Start with the customer and work backward. That’s how Amazon’s Colin Puckett explained the secret of the online retailer’s success to those attending the 2018 MAFSI Sales and Marketing Conference in Naples, Fla.

Since its launch in April of 2015, Amazon’s business-to-business (B2B) base has grown to more than 1 million customers, Puckett said. And it shows no signs of slowing down. Amazon expects its B2B business to be larger than its consumer business because businesses spend more.

Amazon continues to grow so fast by never taking its eye off its two core principles. First, Amazon remains true to its vision of trying to be the most customer-centric company in the world, Puckett said. Second, it never stops trying to innovate. In doing so, Amazon listens to what customers tell us they need and innovate around that, Puckett said.

Today people can use their devices and computers to order whatever they want and have it delivered quickly in their personal lives. Amazon understands people want that type of experience in their professional lives, too. True, businesses buy and sell goods differently than consumers, but that does not mean the experience has to be slow and cumbersome.

Amazon developed ways to automate workflow to make it easier for companies to manage their spending and conduct business using its platform. As such, Amazon now offers business pricing, quantity discounts, enhanced content such as user guides and price manuals and much more. In other words, Amazon developed tools to help its platform work within the rules of a customer’s business.

There’s a demand in the restaurant industry for an Amazon-like experience, specifically around foodservice equipment and supplies, Puckett added.

Amazon did not get here by accident. As Puckett said, every one of the company’s innovations started with a customer saying “We love you but ...”

Prior to this MAFSI presentation at the end of January, Amazon’s impact on the restaurant industry had been confined to hushed conversations. Puckett’s presentation to hundreds of members of the foodservice industry dragged the Amazon issue into the mainstream discussion. The post-presentation interpretations ranged from depressingly fatalistic to almost Pollyannaish optimism. Some felt the presentation foretold the end of reps. Others felt it signaled the end is near for dealers. Oddly enough, everyone seemed to ignore the operator in their assessments.
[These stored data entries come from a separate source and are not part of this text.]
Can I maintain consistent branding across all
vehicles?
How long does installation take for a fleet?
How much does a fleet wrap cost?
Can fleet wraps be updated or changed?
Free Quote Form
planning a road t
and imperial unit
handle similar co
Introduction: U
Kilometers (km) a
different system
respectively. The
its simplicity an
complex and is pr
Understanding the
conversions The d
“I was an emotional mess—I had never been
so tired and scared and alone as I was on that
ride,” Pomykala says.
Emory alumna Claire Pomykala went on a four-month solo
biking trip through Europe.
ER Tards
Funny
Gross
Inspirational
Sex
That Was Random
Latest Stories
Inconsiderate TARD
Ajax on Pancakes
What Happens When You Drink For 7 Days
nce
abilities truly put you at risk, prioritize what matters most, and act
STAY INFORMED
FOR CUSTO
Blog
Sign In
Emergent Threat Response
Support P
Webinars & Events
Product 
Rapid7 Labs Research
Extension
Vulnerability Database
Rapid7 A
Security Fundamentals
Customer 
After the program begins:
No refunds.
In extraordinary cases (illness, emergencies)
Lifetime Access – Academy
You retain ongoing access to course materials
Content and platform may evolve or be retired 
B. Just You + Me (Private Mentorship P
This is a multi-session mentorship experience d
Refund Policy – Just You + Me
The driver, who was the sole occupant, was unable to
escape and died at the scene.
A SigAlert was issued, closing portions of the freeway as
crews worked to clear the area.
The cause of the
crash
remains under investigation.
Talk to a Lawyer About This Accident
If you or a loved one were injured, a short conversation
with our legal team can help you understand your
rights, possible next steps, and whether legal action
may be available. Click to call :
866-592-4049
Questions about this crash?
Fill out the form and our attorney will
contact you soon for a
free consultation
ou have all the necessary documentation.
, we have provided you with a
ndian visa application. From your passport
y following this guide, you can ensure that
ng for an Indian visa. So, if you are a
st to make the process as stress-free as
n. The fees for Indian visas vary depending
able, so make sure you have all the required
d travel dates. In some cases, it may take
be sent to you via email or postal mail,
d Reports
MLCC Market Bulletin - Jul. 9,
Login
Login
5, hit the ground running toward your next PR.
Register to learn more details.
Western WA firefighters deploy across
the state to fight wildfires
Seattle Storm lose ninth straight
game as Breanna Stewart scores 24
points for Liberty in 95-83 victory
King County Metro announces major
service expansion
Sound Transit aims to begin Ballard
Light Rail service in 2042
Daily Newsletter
From my perspective, one thing remains clear: Amazon serves as proof positive that people’s preferences are no longer defined by their personal and professional lives. As such, customers will reward those companies that provide value on their terms and not the other way around.

To keep up with more sophisticated competitors, like Amazon, all members of the industry — operators included — may not need to develop a sophisticated e-commerce platform. They will, however, need to do a better job of listening, probing their customers to determine their challenges and mine the data already available to them to provide meaningful goods and services.